• _Testo del documento_
━━━━━━━━

ROMA, 20 SETT 2025 – «Da anni il Governo promette aperture e cambiamenti, ma, per gli infermieri e per tutte le professioni sanitarie dell’area non medica siamo di fronte ad un vincolo che non ha più alcuna ragione di esistere.
Il nostro riferimento è chiaro come la luce del sole. Siamo di fronte ad uno dei capisaldi delle nostre battaglie. In vista della prossima Manovra si torna a parlare di libera professione, citando addirittura il termine intramoenia per gli infermieri: ebbene, non ci accontenteremo di ipotesi e di sogni che non si realizzeranno mai. Serve una riforma definitiva e strutturale». Lo afferma con tono perentorio Marco Ceccarelli, segretario nazionale del COINA, sindacato delle professioni sanitarie.
Retribuzioni da fame
«Mentre i medici godono da tempo della possibilità di esercitare la libera professione, gli infermieri e gli altri professionisti restano esclusi da questo diritto, con stipendi che sono tra i più bassi d’Europa. È uno squilibrio intollerabile.
La libera professione non è un privilegio, ma un modo per integrare retribuzioni oggi del tutto insufficienti a fronte della responsabilità e dei carichi di lavoro quotidiani, ma soprattutto può mettere nella condizione un sistema sanitario in perenne affanno di poter contare su competenze ed esperienze da parte di chi già lavora nelle aziende sanitarie, tappando almeno in parte la carenza di personale di realtà che boccheggiano come le Rsa, ad esempio, o andando a coprire quegli incarichi nelle case e negli ospedali di comunità che spettano gli infermieri di famiglia, come indicato dalla Missione 6 del PNRR».
Sarebbe una scelta ponderata, rispetto a quella paradossale dell’assistente infermiere, dal momento che potremmo contare sulle forze che abbiamo in casa, che offrono garanzie di formazione, anni di lavoro sul campo e di conseguenza percorsi di cura di elevata qualità, soprattutto in termini assistenziali.
RSA e territorio al collasso
«Le residenze sanitarie assistenziali e la rete territoriale stanno affondando. Con l’invecchiamento della popolazione, i bisogni crescono ogni giorno, ma mancano le risorse e soprattutto il personale. Consentire agli infermieri e agli altri professionisti, già dipendenti della sanità pubblica, di operare anche fuori dagli ospedali, in libera professione, significa dare ossigeno immediato a un sistema che non regge più».
Puntare sulle forze che abbiamo “in casa”

━━━━━━━━

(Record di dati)
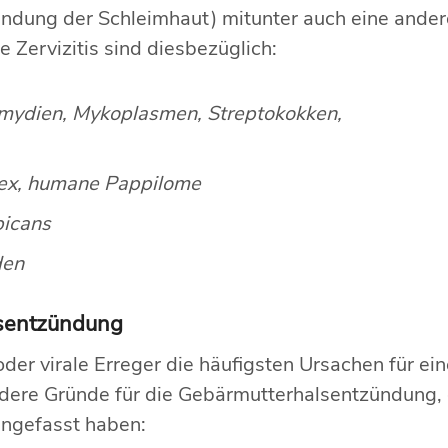
ntzündung der Schleimhaut) mitunter auch eine an
e Zervizitis sind diesbezüglich:
amydien, Mykoplasmen, Streptokokken,
lex, humane Pappilome
bicans
den
lsentzündung
oder virale Erreger die häufigsten Ursachen für ei
 andere Gründe für die Gebärmutterhalsentzündung
engefasst haben:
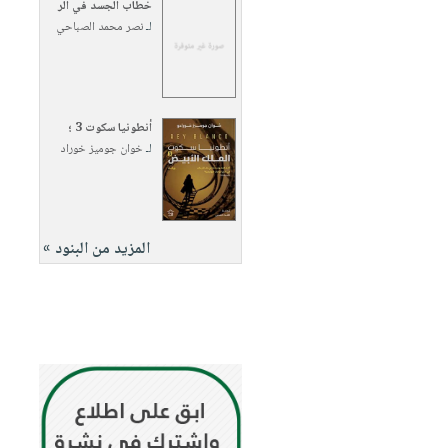
خطاب الجسد في الر
لـ
نصر محمد الصباحي
أنطونيا سكوت 3 ؛
لـ
خوان جوميز خوراد
المزيد من البنود »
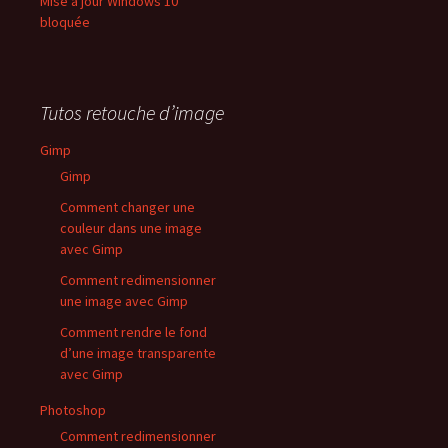
Mise à jour Windows 10
bloquée
Tutos retouche d’image
Gimp
Gimp
Comment changer une
couleur dans une image
avec Gimp
Comment redimensionner
une image avec Gimp
Comment rendre le fond
d’une image transparente
avec Gimp
Photoshop
Comment redimensionner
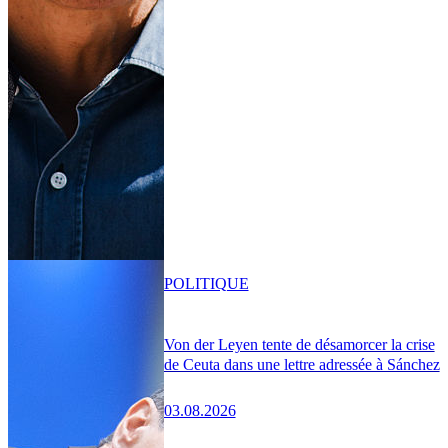
POLITIQUE
Von der Leyen tente de désamorcer la crise
de Ceuta dans une lettre adressée à Sánchez
03.08.2026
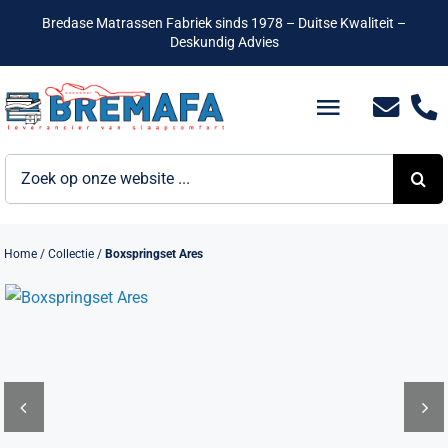
Ga
Bredase Matrassen Fabriek sinds 1978 – Duitse Kwaliteit –
naar
Deskundig Advies
inhoud
Toggle
Navigatio
Zoeken
Bedden
naar:
Hotelbedden
Home
/
Collectie
/
Boxspringset Ares
Matrassen
Boxsprings
Lattenbodems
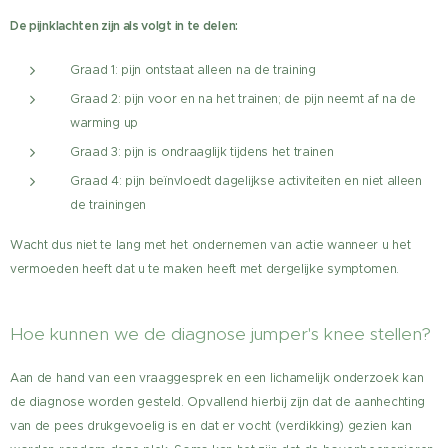
De pijnklachten zijn als volgt in te delen:
Graad 1: pijn ontstaat alleen na de training
Graad 2: pijn voor en na het trainen; de pijn neemt af na de
warming up
Graad 3: pijn is ondraaglijk tijdens het trainen
Graad 4: pijn beïnvloedt dagelijkse activiteiten en niet alleen
de trainingen
Wacht dus niet te lang met het ondernemen van actie wanneer u het
vermoeden heeft dat u te maken heeft met dergelijke symptomen.
Hoe kunnen we de diagnose jumper's knee stellen?
Aan de hand van een vraaggesprek en een lichamelijk onderzoek kan
de diagnose worden gesteld. Opvallend hierbij zijn dat de aanhechting
van de pees drukgevoelig is en dat er vocht (verdikking) gezien kan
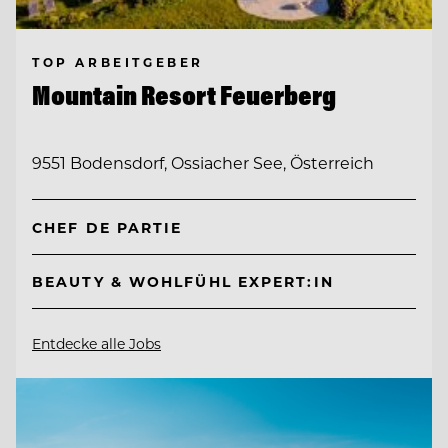
TOP ARBEITGEBER
Mountain Resort Feuerberg
9551 Bodensdorf, Ossiacher See, Österreich
CHEF DE PARTIE
BEAUTY & WOHLFÜHL EXPERT:IN
Entdecke alle Jobs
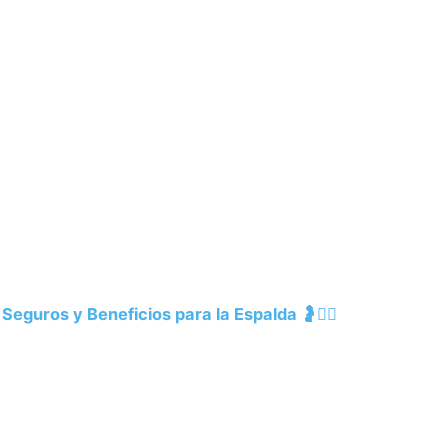
Seguros y Beneficios para la Espalda 🤰💆‍♀️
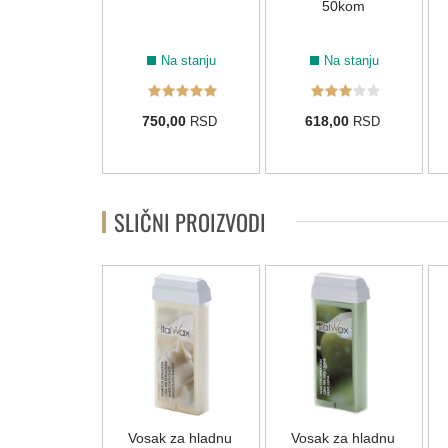
50kom
a na stanju
Na stanju
Na stanju
0,00
750,00
618,00
RSD
RSD
RSD
SLIČNI PROIZVODI
NOVO
osak Italwax
Vosak za hladnu
Vosak za hladnu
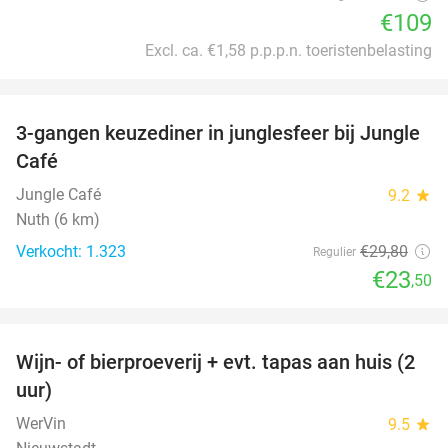
€109
Excl. ca. €1,58 p.p.p.n. toeristenbelasting
favorite_border
3-gangen keuzediner in junglesfeer bij Jungle
21%
Café
Jungle Café
9.2
star
Nuth (6 km)
Verkocht: 1.323
€29
,80
Regulier
€23
,50
favorite_border
Wijn- of bierproeverij + evt. tapas aan huis (2
50%
uur)
WerVin
9.5
star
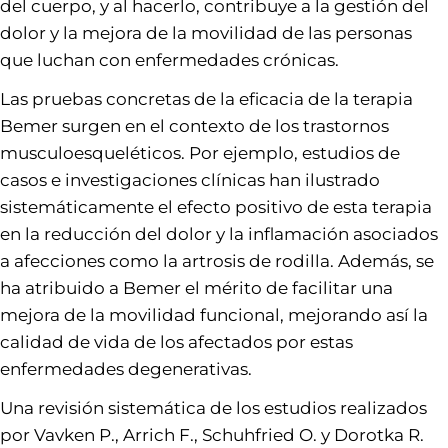
del cuerpo, y al hacerlo, contribuye a la gestión del
dolor y la mejora de la movilidad de las personas
que luchan con enfermedades crónicas.
Las pruebas concretas de la eficacia de la terapia
Bemer surgen en el contexto de los trastornos
musculoesqueléticos. Por ejemplo, estudios de
casos e investigaciones clínicas han ilustrado
sistemáticamente el efecto positivo de esta terapia
en la reducción del dolor y la inflamación asociados
a afecciones como la artrosis de rodilla. Además, se
ha atribuido a Bemer el mérito de facilitar una
mejora de la movilidad funcional, mejorando así la
calidad de vida de los afectados por estas
enfermedades degenerativas.
Una revisión sistemática de los estudios realizados
por Vavken P., Arrich F., Schuhfried O. y Dorotka R.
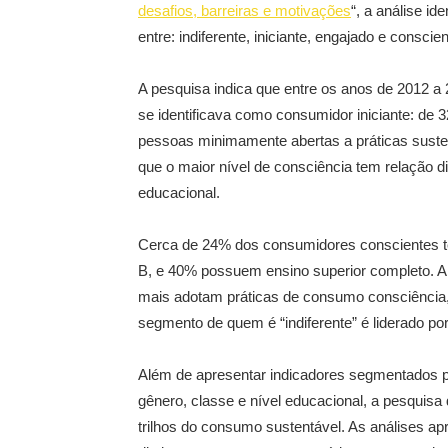
desafios, barreiras e motivações
“, a análise id
entre: indiferente, iniciante, engajado e conscien
A pesquisa indica que entre os anos de 2012 
se identificava como consumidor iniciante: de
pessoas minimamente abertas a práticas suste
que o maior nível de consciência tem relação di
educacional.
Cerca de 24% dos consumidores conscientes tê
B, e 40% possuem ensino superior completo. 
mais adotam práticas de consumo consciência, l
segmento de quem é “indiferente” é liderado p
Além de apresentar indicadores segmentados po
gênero, classe e nível educacional, a pesquisa
trilhos do consumo sustentável. As análises a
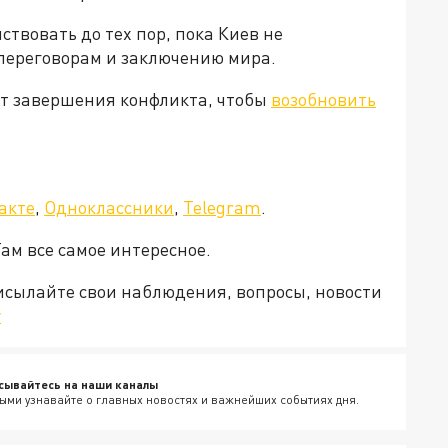
твовать до тех пор, пока Киев не
переговорам и заключению мира.
ут завершения конфликта, чтобы
возобновить
акте
,
Одноклассники
,
Telegram
.
Там все самое интересное.
рисылайте свои наблюдения, вопросы, новости
v
сывайтесь на наши каналы
ыми узнавайте о главных новостях и важнейших событиях дня.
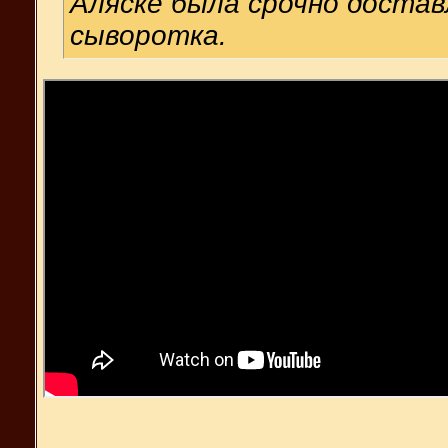
Аляске была срочно доста
сыворотка.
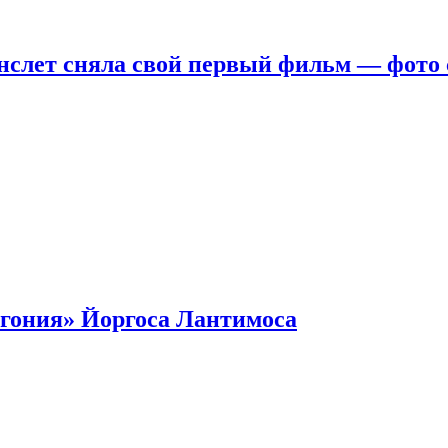
нслет сняла свой первый фильм — фото 
гония» Йоргоса Лантимоса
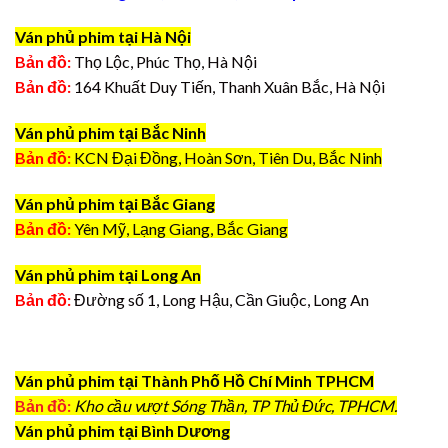
Ván phủ phim tại Hà Nội
Bản đồ:
Thọ Lộc, Phúc Thọ, Hà Nội
Bản đồ:
164 Khuất Duy Tiến, Thanh Xuân Bắc, Hà Nội
Ván phủ phim tại Bắc Ninh
Bản đồ:
KCN Đại Đồng, Hoàn Sơn, Tiên Du, Bắc Ninh
Ván phủ phim tại Bắc Giang
Bản đồ:
Yên Mỹ, Lạng Giang, Bắc Giang
Ván phủ phim tại Long An
Bản đồ:
Đường số 1, Long Hậu, Cần Giuộc, Long An
Ván phủ phim tại Thành Phố Hồ Chí Minh TPHCM
Bản đồ:
Kho cầu vượt Sóng Thần, TP Thủ Đức, TPHCM.
Ván phủ phim tại Bình Dương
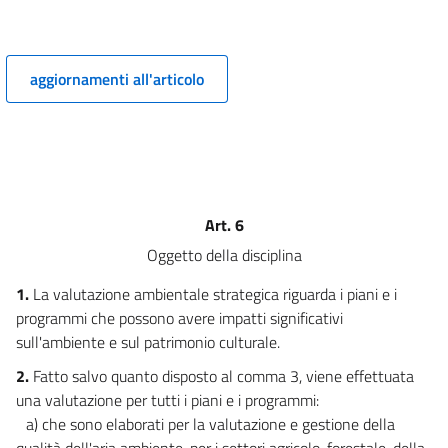
PRINCIPI GENERALI PER LE PROCEDURE DI VIA, DI VAS E PER LA
VALUTAZIONE D'INCIDENZA E L'AUTORIZZAZIONE INTEGRATA AMBIENTALE
(AIA).))
4
aggiornamenti all'articolo
5
6
7
7 bis
Art. 6
8
Oggetto della disciplina
8 bis
1.
La valutazione ambientale strategica riguarda i piani e i
9
programmi che possono avere impatti significativi
10
sull'ambiente e sul patrimonio culturale.
((TITOLO II
2.
Fatto salvo quanto disposto al comma 3, viene effettuata
LA VALUTAZIONE AMBIENTALE STRATEGICA))
una valutazione per tutti i piani e i programmi:
11
a) che sono elaborati per la valutazione e gestione della
12
qualità dell'aria ambiente, per i settori agricolo, forestale, della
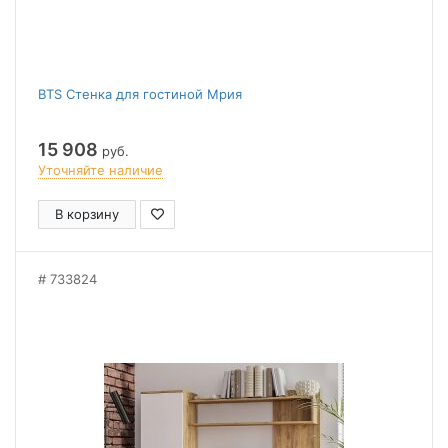
BTS Стенка для гостиной Мрия
15 908
руб.
Уточняйте наличие
В корзину
733824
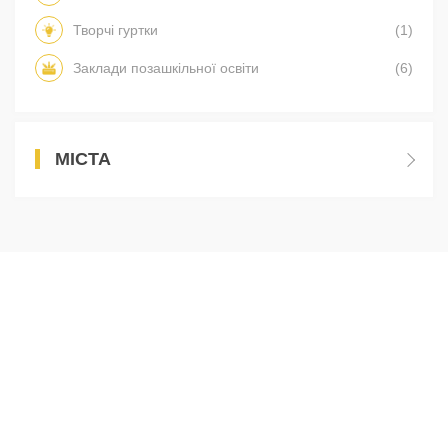
Творчі гуртки
(1)
Заклади позашкільної освіти
(6)
МІСТА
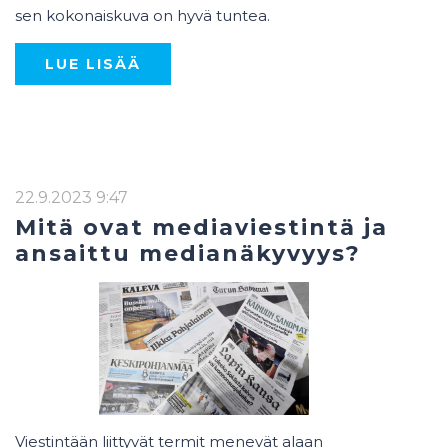
sen kokonaiskuva on hyvä tuntea.
LUE LISÄÄ
22.9.2023 9:47
Mitä ovat mediaviestintä ja
ansaittu medianäkyvyys?
Viestintään liittyvät termit menevät alaan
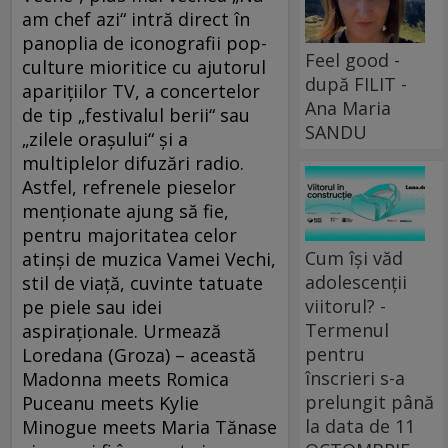
am chef azi“ intră direct în
panoplia de iconografii pop-
Feel good -
culture mioritice cu ajutorul
după FILIT -
apariţiilor TV, a concertelor
Ana Maria
de tip „festivalul berii“ sau
SANDU
„zilele oraşului“ şi a
multiplelor difuzări radio.
Astfel, refrenele pieselor
menţionate ajung să fie,
pentru majoritatea celor
Cum își văd
atinşi de muzica Vamei Vechi,
adolescenții
stil de viaţă, cuvinte tatuate
viitorul? -
pe piele sau idei
Termenul
aspiraţionale. Urmează
pentru
Loredana (Groza) – această
înscrieri s-a
Madonna meets Romica
prelungit până
Puceanu meets Kylie
la data de 11
Minogue meets Maria Tănase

━━━━━━━━

• _Esercizi da svolgere_
1) Nel testo sulla libera professione degli infermieri, quale incarico ricopre Marco Ceccarelli?
2) Estrai dal testo sulla libera professione degli infermieri il passo che comincia con "Il nostro riferimento" e finisce con "delle professioni sanitarie.".

• _Risposte scritte_
1) È segretario nazionale del COINA, sindacato delle professioni sanitarie.

2)
Il nostro riferimento è chiaro come la luce del sole. Siamo di fronte ad uno dei capisaldi delle nostre battaglie. In vista della prossima Manovra si torna a parlare di libera professione, citando addirittura il termine intramoenia per gli infermieri: ebbene, non ci accontenteremo di ipotesi e di sogni che non si realizzeranno mai. Serve una riforma definitiva e strutturale». Lo afferma con tono perentorio Marco Ceccarelli, segretario nazionale del COINA, sindacato delle professioni sanitarie.